Company A owed rent to Company B and a large amount of unpaid tax to the South African Revenue Service (SARS). A was liquidated but had no assets because an associated company C had taken over its assets without paying for them. An insolvency inquiry was convened but before proceeding a settlement was reached between the liquidator and C in terms of which C agreed to pay B's claim and the claim of any other proved creditor. C duly paid an amount over to the liquidator sufficient to settle B's claim but was unable to pay the claims of SARS and an additional creditor. C was then liquidated but its creditors received no dividend.
The liquidator distributed the amounts paid by C for the settlement of B's claim, not in accordance with the settlement agreement but in terms of the liquidation and distribution account which reflected SARS as a preferent creditor. B objected unsuccessfully to the Master of the High Court. B then applied to the High Court for an order that it was entitled to have the money paid directly to it in settlement of its claim and was successful in that application. SARS not surprisingly appealed against that decision on the basis that the residue in the estate of A must, notwithstanding the agreement between the liquidator and C, be distributed in the order of preference set out in the Insolvency Act.
The liquidator's duty in terms of the Companies Act is to recover all the assets and property of a company and to realise and apply the proceeds firstly in satisfaction of the costs of winding up and then to distribute any residue to the creditors in the order of preference and in the manner set out in the Insolvency Act. It follows that any agreement which purports to subvert the requirements of the Insolvency Act would be unlawful. The Supreme Court of Appeals accordingly found that the agreement between C and the liquidator was lawful for so long as it provided for the payment both of the costs of liquidation and of the claims of all proved creditors and did not purport to prescribe a payment scheme in conflict with the Insolvency Act. As soon as C was unable to make payment of all proved claims, the agreement could not operate without offending the Insolvency Act and became unlawful.

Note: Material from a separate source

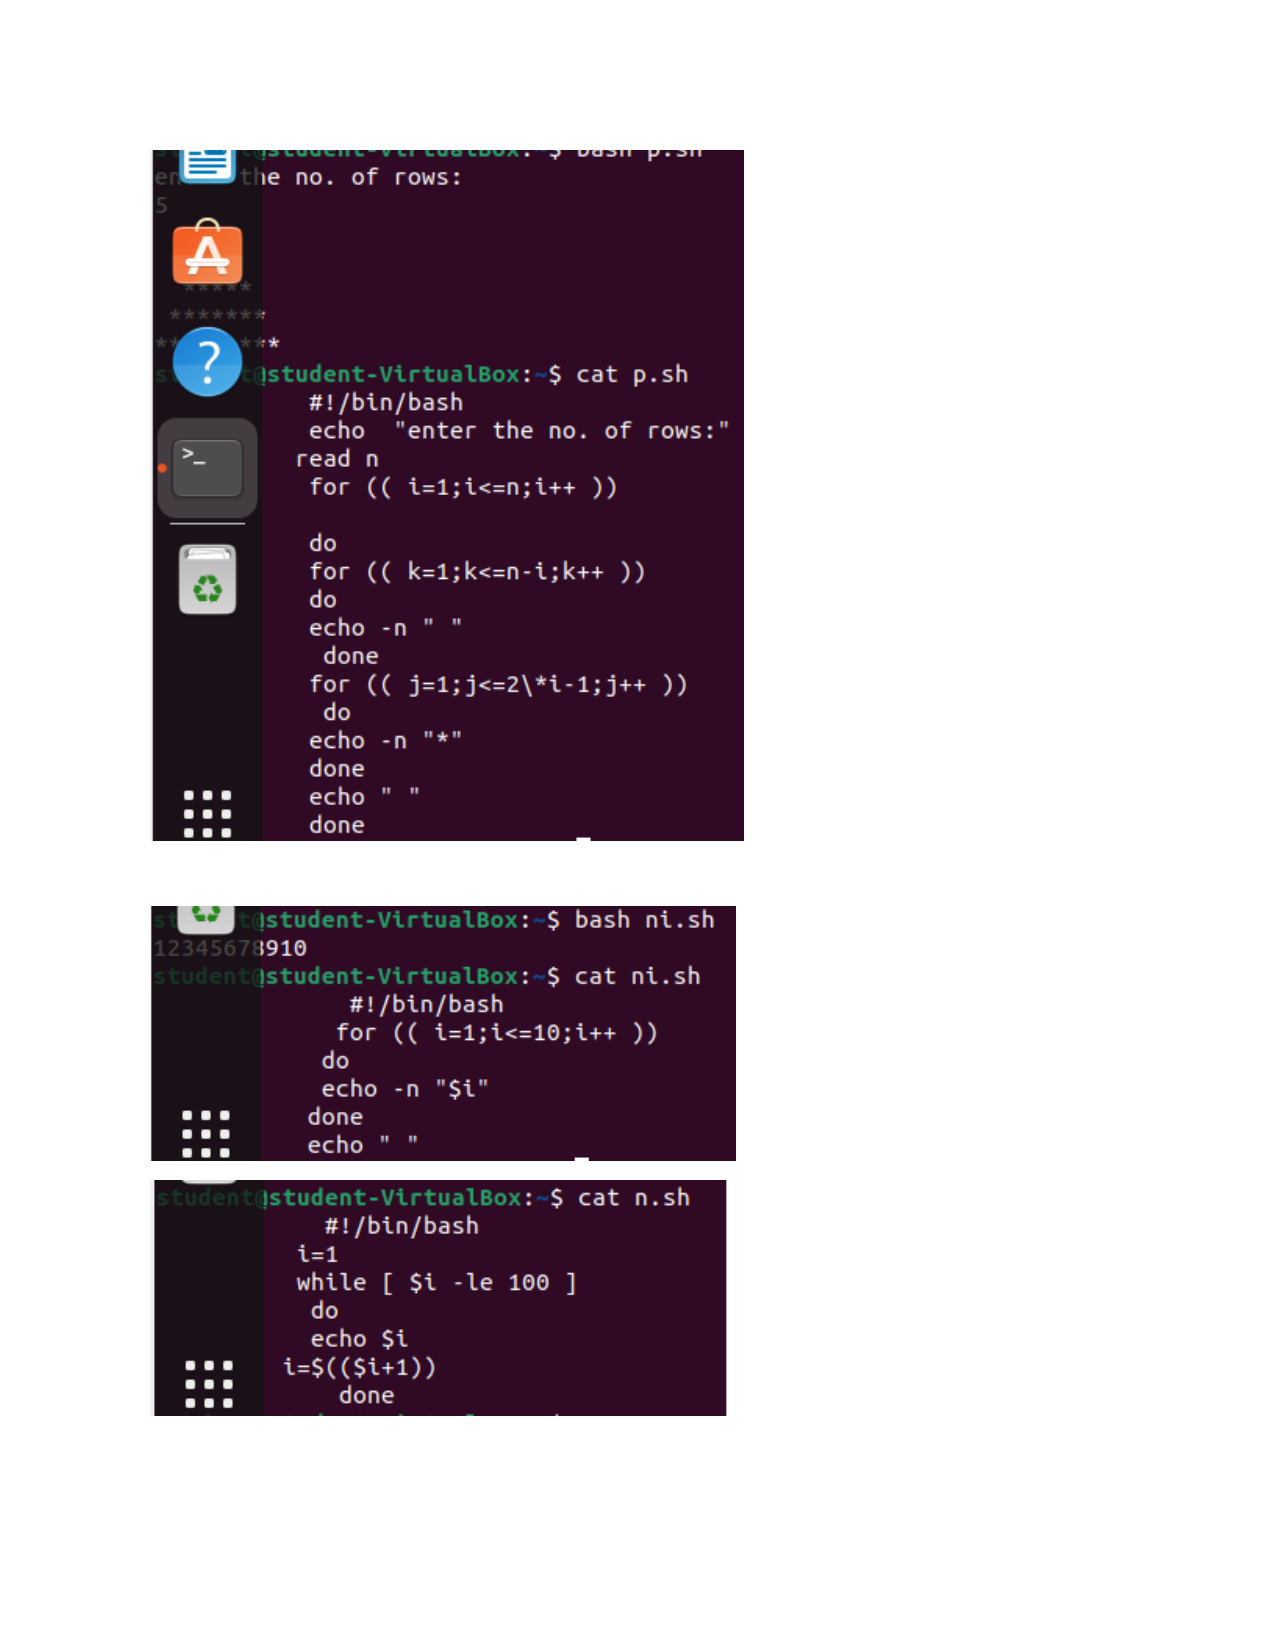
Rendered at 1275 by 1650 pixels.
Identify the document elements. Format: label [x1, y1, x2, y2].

The court held that the liquidator's duty to the estate and the creditors overrides any particular duty that the liquidator assumes in terms of a settlement agreement. The decision of the liquidator in this case to distribute the residue of the estate in accordance with the requirements of the Insolvency Act and contrary to the settlement agreement with C, which settlement agreement had become unlawful, was accordingly in keeping with the liquidator's duty and the court upheld the appeal of SARS.